§ Directions
a) Translate this sentence from the article on LDA and tweets into German: "Each topic in LDA is a probability distribution over the words."
b) Using the article on LDA and tweets, decide whether each statement agrees with it. Answer yes or no and quote the words that settle each one. (i) The tools used are Java, Twitter4J, and Mallet. (ii) LDA is presented as a supervised machine learning technique. (iii) In the worked example, the first tweet is two-fifths Topic 2.
c) Pick up the article on LDA and tweets after its final sentence and carry it forward.

** Text section follows **

# These Are Your Tweets on LDA (Part I)

How can we get a sense of what someone tweets about? One way would be to identify themes, or topics, that tend to occur in a user’s tweets. Perhaps we can look through the user’s profile, continually scrolling down and getting a feel for the different topics that they tweet about.

But what if we could use machine learning to discover topics automatically, to measure how much each topic occurs, and even tell us the words that make up the topic?

In this post, we’ll do just that. We’ll retrieve users’ tweets, and use an unsupervised machine learning technique called Latent Dirichlet Allocation (LDA) to uncover topics within the tweets. Then we’ll create visualizations for the topics based on the words that define them. Our tools will be Java, Twitter4J, and Mallet. All of the code is available on GitHub for reference.

As a sneak preview, here’s a visualization of a topic from @gvanrossum:

First I’ll give an intuitive background of LDA, then explain some of the underlying math, and finally move to the code and applications.

What’s LDA?

Intuitively, Latent Dirichlet Allocation provides a thematic summary of a set of documents (in our case, a set of tweets). It gives this summary by discovering ‘topics’, and telling us the proportion of each topic found in a document.

To do so, LDA attempts to model how a document was ‘generated’ by assuming that a document is a mixture of different topics, and assuming that each word is ‘generated’ by one of the topics.

As a simple example, consider the following tweets:

(1) Fruits and vegetables are healthy.

(2) I like apples, oranges, and avocados. I don’t like the flu or colds.

Let’s remove stop words, giving:

(1) fruits vegetables healthy

(2) apples oranges avocados flu colds

We’ll let $k$ denote the number of topics that we think these tweets are generated from. Let’s say there are $k = 2$ topics. Note that there are $V = 8$ words in our corpus. LDA would tell us that:

Topic 1 = Fruits, Vegetables, Apples, Oranges, Avocados
Topic 2 = Healthy, Flu, Colds

And that:

Tweet 1 = (2/3) Topic 1, (1/3) Topic 2
Tweet 2 = (3/5) Topic 1, (2/5) Topic 2

We can conclude that there’s a food topic and a health topic, see words that define those topics, and view the topic composition of each tweet.

Each topic in LDA is a probability distribution over the words. In our case, LDA would give $k = 2$ distributions of size $V = 8$. Each item of the distribution corresponds to a word in the vocabulary. For instance, let’s call one of these distributions $\beta_{1}.$ It might look something like:

$\beta_{1} = [0.4, 0.2, 0.15, 0.05, 0.05, 0.05, 0.05]$

$\beta_{1}$ lets us answer questions such as: given that our topic is Topic #1 (‘Food’), what is the probability of generating word #1 (‘Fruits’)?

** End of Text section **
** Information supplied follows **

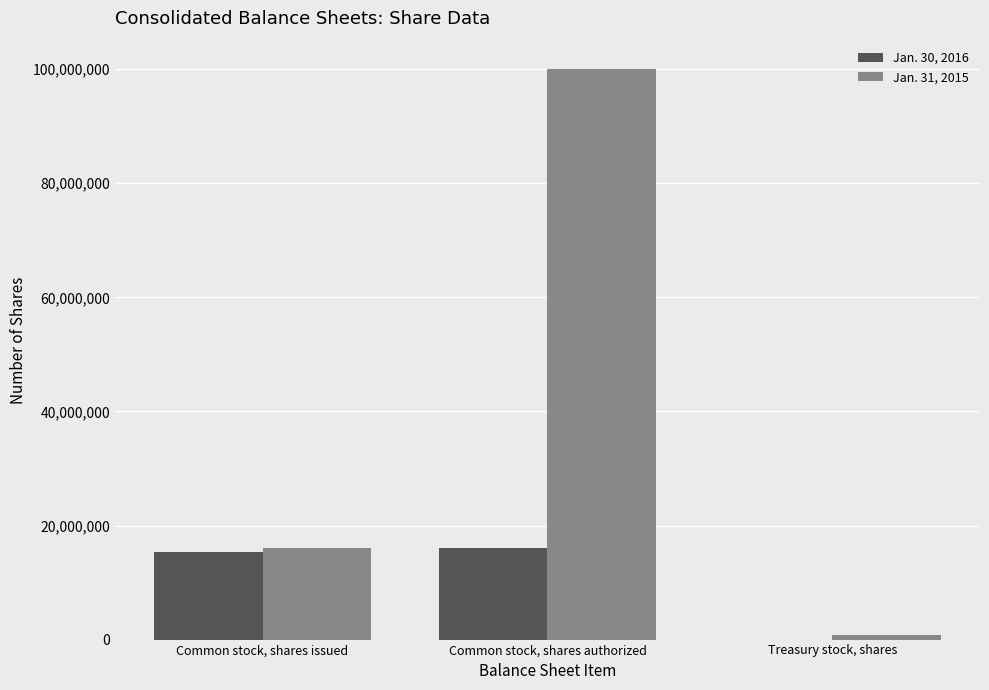

Which series has the largest total across all categories?

Jan. 31, 2015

** End of Information supplied **

§ Answers for each item
a) Jedes Thema in LDA ist eine Wahrscheinlichkeitsverteilung über die Wörter.

b)
(i) Yes: "Our tools will be Java, Twitter4J, and Mallet."
(ii) No: "an unsupervised machine learning technique called Latent Dirichlet Allocation (LDA)"
(iii) No: "Tweet 1 = (2/3) Topic 1, (1/3) Topic 2"

c)
Now, I’ll jump into the math underlying LDA to explore specifically what LDA does and how it works. If you still need some more intuition-building, see Edwin Chen’s great blog post. Or feel free to skip to the application if you’d like, but I’d encourage you to read on!

A Bit More Formal

LDA assumes that documents (assumed to be bags of words) are generated by a mixture of topics (distributions over words). We define the following variables and notation:

$k$ is the number of topics.

$V$ is the number of unique words in the vocabulary.

$\theta$ is the topic distribution (of length $k$) for a document, drawn from a uniform Dirichlet distribution with parameter $\alpha$.

$z_{n}$ is a topic 'assignment' for word $w_{n}$, sampled from $p(z_{n} = i|\theta) = \theta_{i}$.

$\textbf{w} = (w_{1}, ... , w_{N})$ is a document with N words.

$w_{n}^{i} = 1$ means that the word $w_{n}$ is the i'th word of the vocabulary.

$\beta$ is a $k \times V$ matrix, where each row $\beta_{i}$ is the multinomial distribution for the $i$th topic. That is, $\beta_{ij} = p(w^{j} = 1 | z_{j} = i)$.



LDA then posits that a document is generated according to the following process:

1. Fix $k$ and $N$.

2. Sample a topic distribution $\theta$ from $Dir(\alpha_{1}, ... , \alpha_{k})$.

$\theta$ defines the topic mixture of the document, so intuitively $\theta_{i}$ is the degree to which $topic_{i}$ appears in the document.

3. For each word index $n \in \left\{1,..., N\right\}$:

4. Draw $z_{n}$ from $\theta$.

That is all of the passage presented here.